(Dataset items)
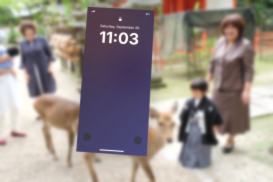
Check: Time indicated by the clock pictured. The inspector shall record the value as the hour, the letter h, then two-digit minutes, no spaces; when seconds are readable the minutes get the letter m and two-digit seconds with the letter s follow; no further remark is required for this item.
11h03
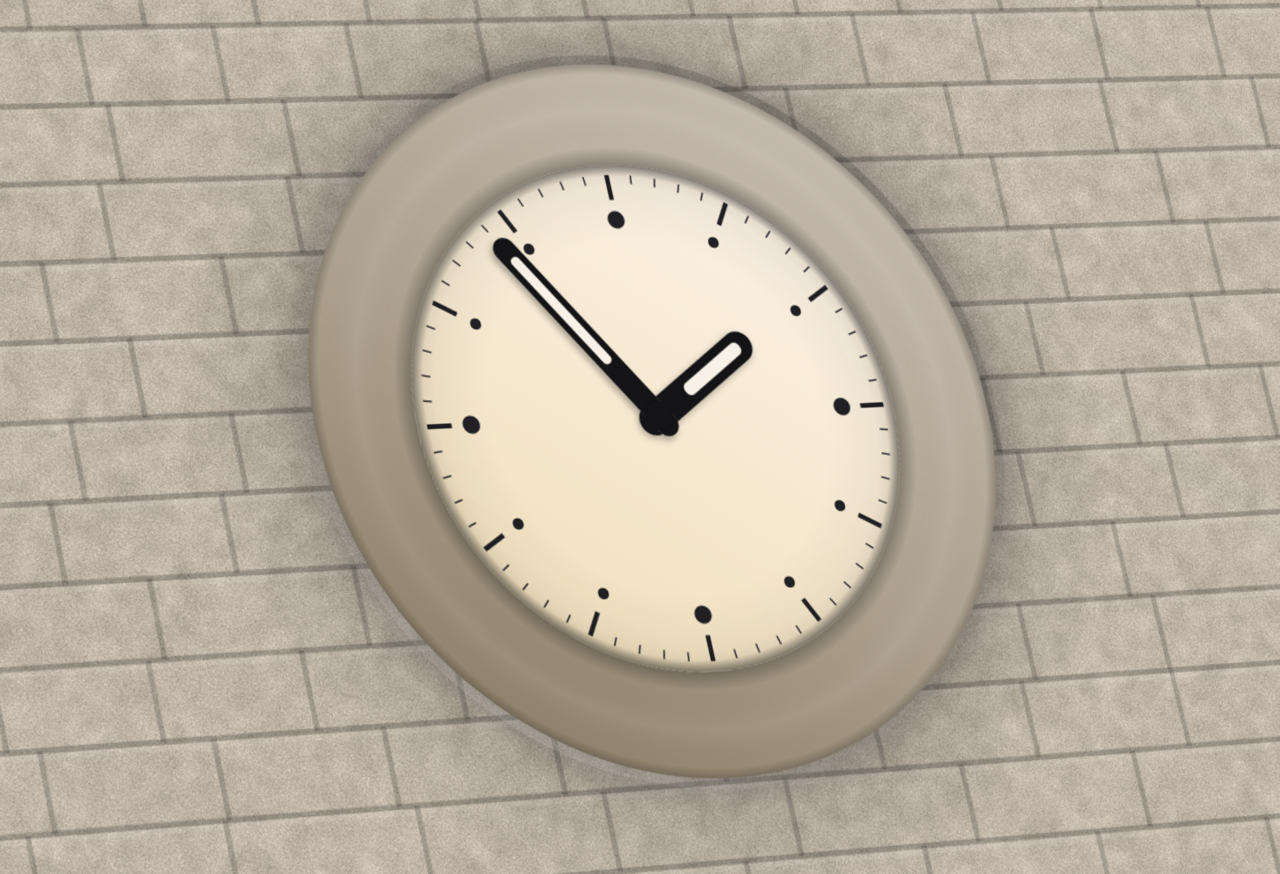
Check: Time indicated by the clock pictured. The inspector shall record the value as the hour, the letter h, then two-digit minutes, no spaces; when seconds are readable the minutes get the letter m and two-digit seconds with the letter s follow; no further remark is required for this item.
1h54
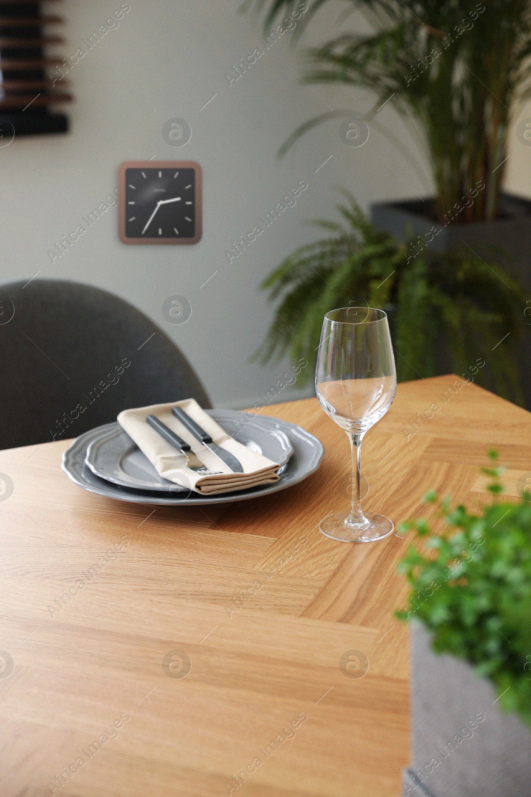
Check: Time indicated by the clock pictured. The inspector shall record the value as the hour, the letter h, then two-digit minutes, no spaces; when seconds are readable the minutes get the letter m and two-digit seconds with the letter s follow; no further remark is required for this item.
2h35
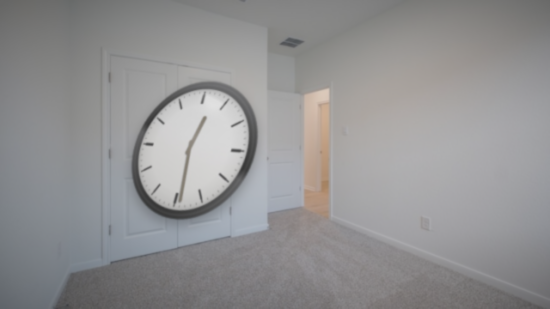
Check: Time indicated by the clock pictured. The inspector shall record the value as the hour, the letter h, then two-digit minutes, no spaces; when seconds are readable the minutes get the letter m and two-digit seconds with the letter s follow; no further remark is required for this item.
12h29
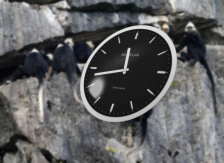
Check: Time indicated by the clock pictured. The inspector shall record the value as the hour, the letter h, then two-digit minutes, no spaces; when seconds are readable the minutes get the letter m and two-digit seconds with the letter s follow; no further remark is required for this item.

WORK TO COMPLETE:
Return every line of the records above verbatim, omitting the pictures.

PROBLEM SOLUTION:
Check: Time indicated by the clock pictured. The inspector shall record the value as the hour, the letter h, then two-digit minutes, no spaces; when seconds are readable the minutes get the letter m and two-digit seconds with the letter s follow; no further remark is required for this item.
11h03
Check: Time indicated by the clock pictured. The inspector shall record the value as the hour, the letter h, then two-digit minutes, no spaces; when seconds are readable the minutes get the letter m and two-digit seconds with the letter s follow; no further remark is required for this item.
1h54
Check: Time indicated by the clock pictured. The inspector shall record the value as the hour, the letter h, then two-digit minutes, no spaces; when seconds are readable the minutes get the letter m and two-digit seconds with the letter s follow; no further remark is required for this item.
2h35
Check: Time indicated by the clock pictured. The inspector shall record the value as the hour, the letter h, then two-digit minutes, no spaces; when seconds are readable the minutes get the letter m and two-digit seconds with the letter s follow; no further remark is required for this item.
12h29
Check: Time indicated by the clock pictured. The inspector shall record the value as the hour, the letter h, then two-digit minutes, no spaces; when seconds are readable the minutes get the letter m and two-digit seconds with the letter s follow; no further remark is required for this item.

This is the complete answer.